What is the significance of the classical electron radius?

[seattle.truth]

I understand how the formulas for classical electron radius are derived.. but what significance does the classical radius really carry?

Obviously it's not really the size of the electron. So what does it mean?? Thank you for any help... Sorry, I'm new to this stuff.

 

[lugita15]

It is harder to accelerate a charged particle compared to an uncharged particle. That's because an accelerating charged particle releases electromagnetic radiation. So you need to supply more energy to accelerate a charged particle: you need to give it enough energy to reach the acceleration you want, and enough energy to fuel its electromagnetic radiation.

So you need to apply a greater force to give the same acceleration to a charged particle. Another way of looking at it is that charged particles have greater mass than uncharted particles, because they have special "electromagnetic mass.". In the late 1800's people were very excited by this, because they speculated that maybe all mass comes from the electromagnetic field. Among other things, they calculated how big an electron would have to be if its mass is entirely electromagnetic.

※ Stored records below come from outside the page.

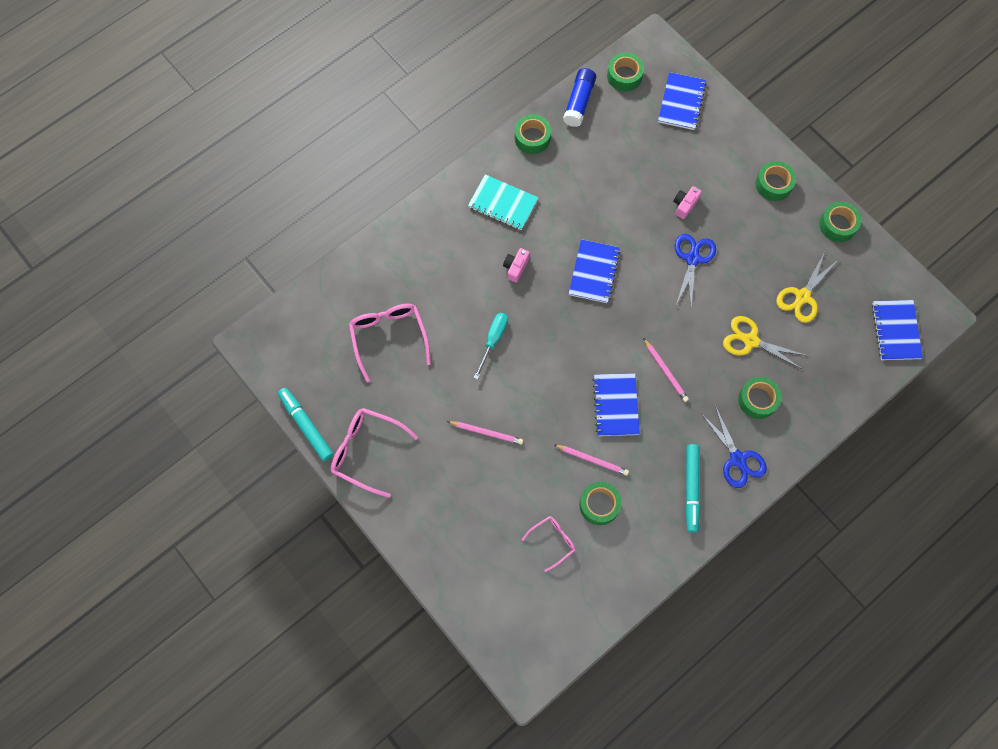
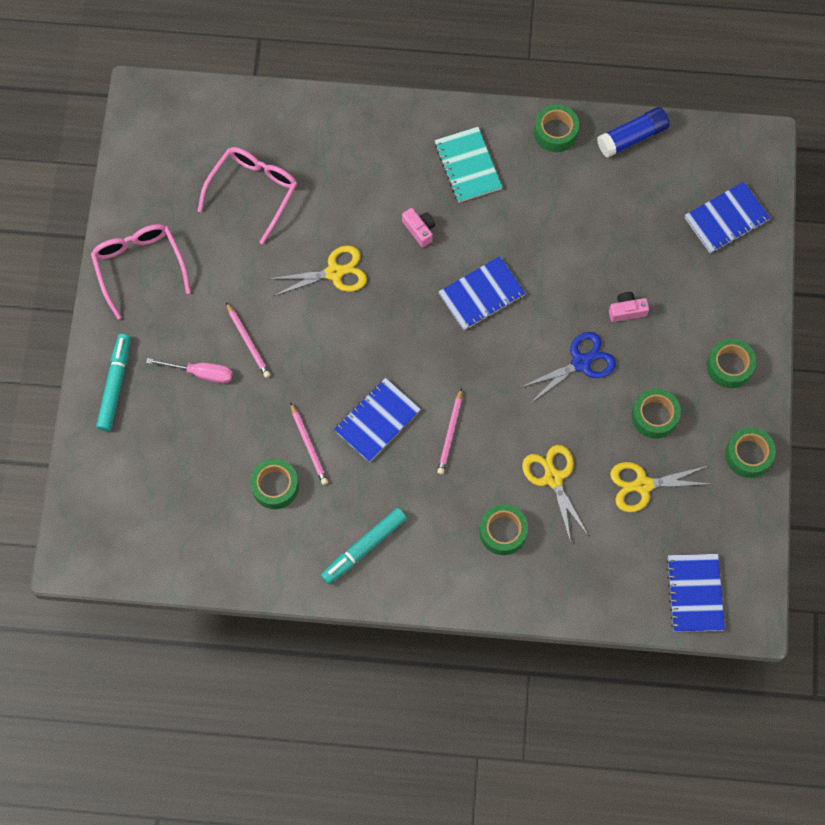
camera: 45 degrees right, 0 degrees up
turquoise marker [278,388,333,461] -> turquoise marker moved to [96,334,131,431]
turquoise screwdriver [474,313,508,379] -> yellow scissors [269,245,367,296]
pink camera [503,248,530,283] -> pink camera turned 75 degrees clockwise [402,208,435,247]
pink glasses [522,516,576,572] -> none
green tape [607,52,644,91] -> green tape moved to [632,388,681,439]
blue scissors [701,406,767,488] -> none
blue notebook [872,300,923,360] -> blue notebook turned 45 degrees counterclockwise [666,554,725,632]
none -> pink screwdriver [146,358,233,383]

This is the classical electron radius.

Nowadays we know that the electron, if it has any size at all, is much smaller than the classical electron radius, and we also know that not all of an electron's mass is electromagnetic in origin.

P.S. In classical physics, the nonelectromagnetic portion of an electron's mass comes from the so-called Poincare stresses. You see, according to classical theory an electron would exert an infinite repulsive force on itself. So there have to be some "rubber bands", or Poincare stresses, to keep an electron together. In quantum physics, this issue was much more serious and led to infinity appearing in a lot of problems. The famous physicist Richard Feynman resolved this problem, for which he was awarded a Nobel prize.